My contributions to the blog will extend to dinosaur media beyond books; there’s a wealth of untapped potential in the world of old dinosaur video games, films, documentaries, and toys that the blog has rarely touched upon! I’m especially excited to making a regular feature out of covering the documentaries I grew up on.
I’m lucky to have grown up in the early 2000s; a time just after the release of BBC’s Walking with Dinosaurs and The Lost World: Jurassic Park. No other period in history is quite so stuffed with dinosaur media. The incredible quantity of artwork alone produced in the latter half of the 90s and into the early 2000s is an untapped well of material that’s just begging for the VDA treatment, so expect a healthy mix of the new alongside the old from me.
If you’re a fellow child of that time you’ll likely see lots of familiar material that you might have forgotten. If not, I hope I can introduce you to a wealth of fabulous material you’ve never seen. I hope you all enjoy reading my posts as much as I enjoy writing them. I’ll leave it there for now, but keep an eye out for a new Vintage Dinosaur Art post on a classic of the 80s from me very soon…
Niels HazeborgApril 11, 2022 at 8:56 am
My lawyers and I are happy to have you! 😉
George StarrApril 12, 2022 at 12:19 pm
Welcome Sophie!
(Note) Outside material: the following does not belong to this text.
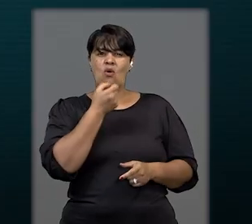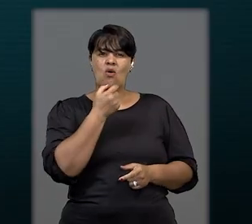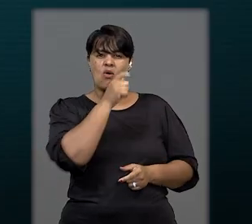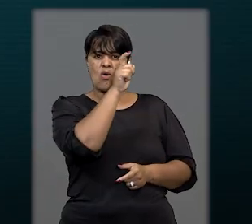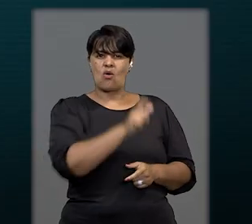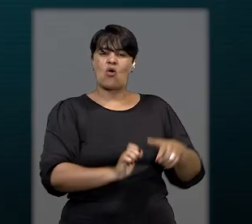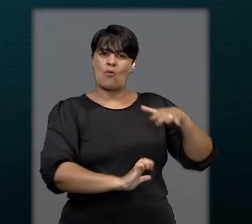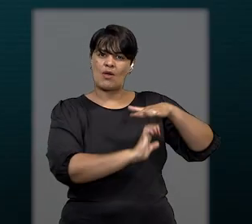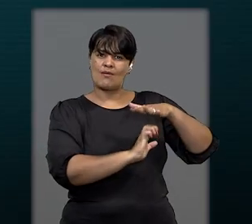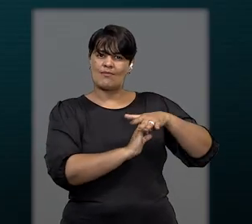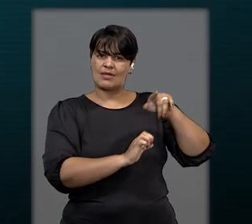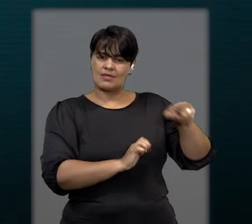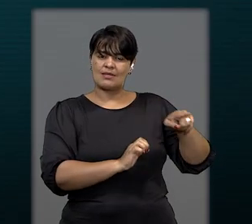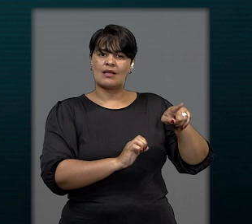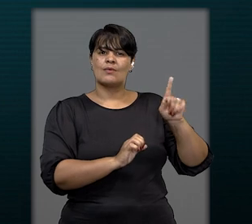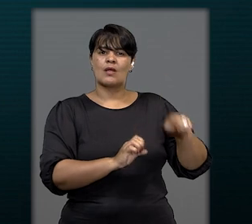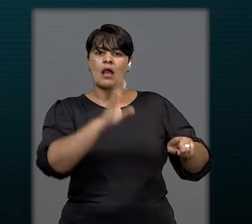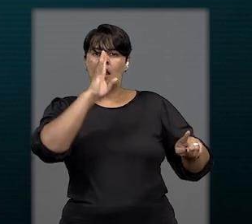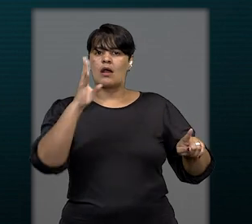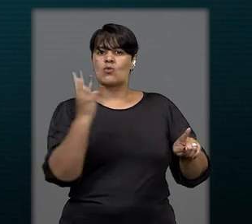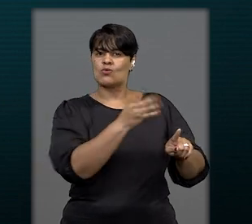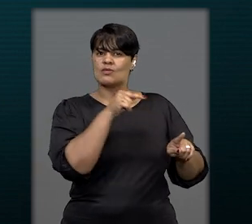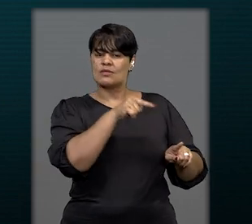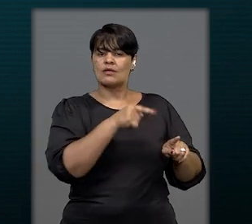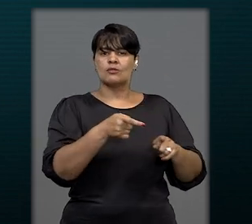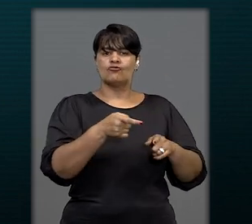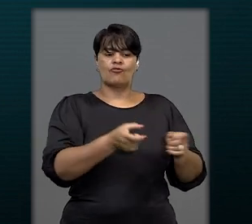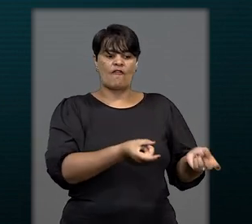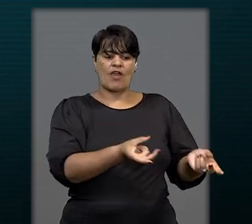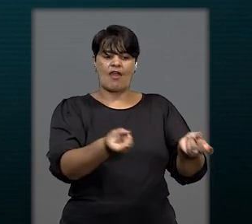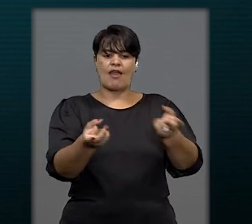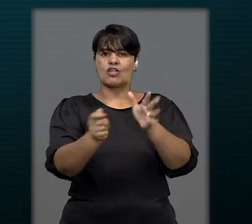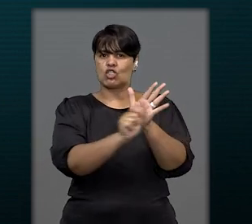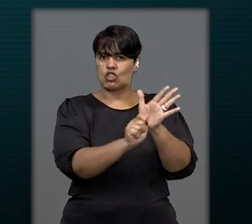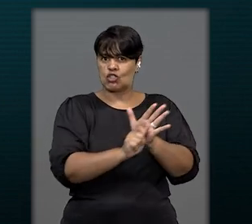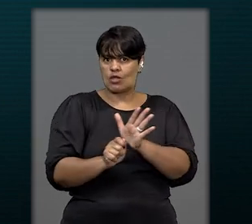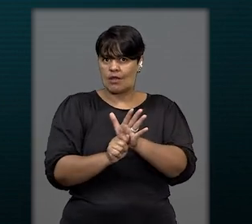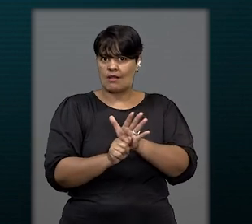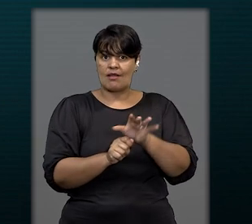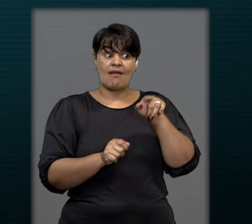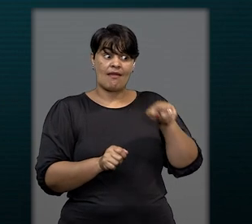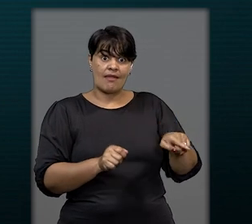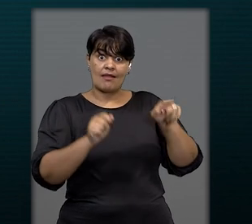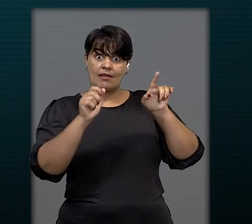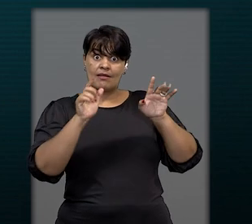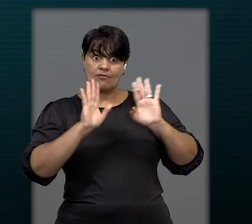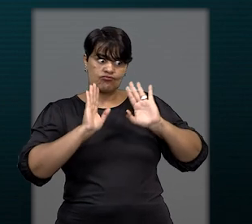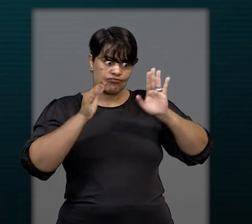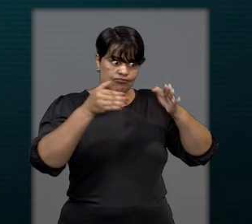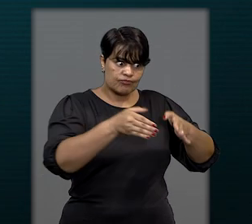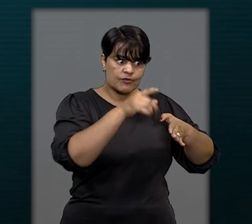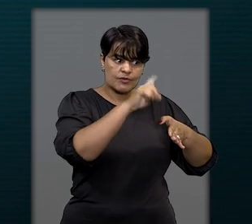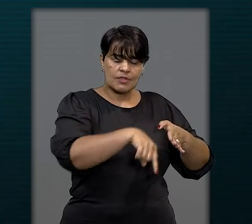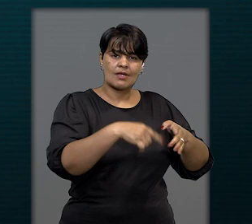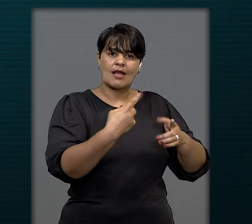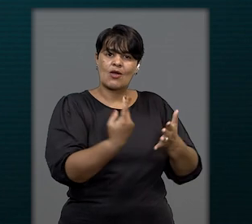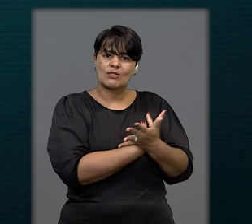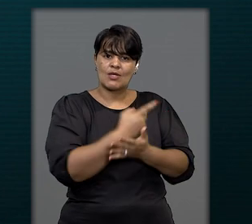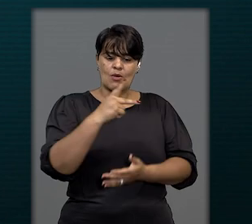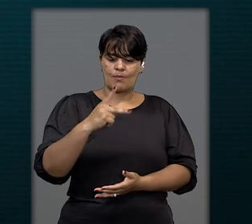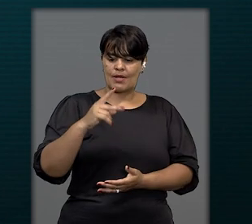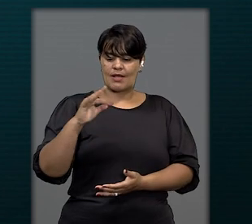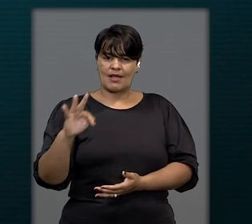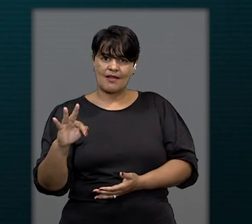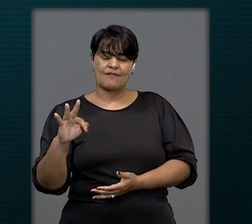como traficante de drogas. O homem era um dos alvos da Operação Sol Nascente, deflagrada pela Polícia Federal na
Looking forward to your posts! 🙂
SophieMay 5, 2022 at 12:38 pm
Thanks, hope you enjoy them!
Herman DiazMay 31, 2022 at 7:42 pm
Hi Sophie! I like your tweets, especially this one, which reinforces my thinking that Naish/Barrett’s “Dinosaurs: How They Lived and Evolved”, Naish’s “Dinopedia”, & AppleTV+’s “Prehistoric Planet” are basically the holy trinity of modern dino media: https://twitter.com/Sophiesaurus98/status/1517847800406499328
SophieJune 2, 2022 at 4:56 am
Glad to hear that! Your reviews of dinosaur books have been a favourite of mine for as long as I’ve known of them, you’re a trusted source and have contributed greatly to choosing what I add to my own personal library! Naish’s recent output has really been the gold standard by which all modern dinosaur media should be judged. “Dinosaurs in the Wild” could definitely be included with those three for a similarly plausible vision of the Mesozoic as we currently understand it.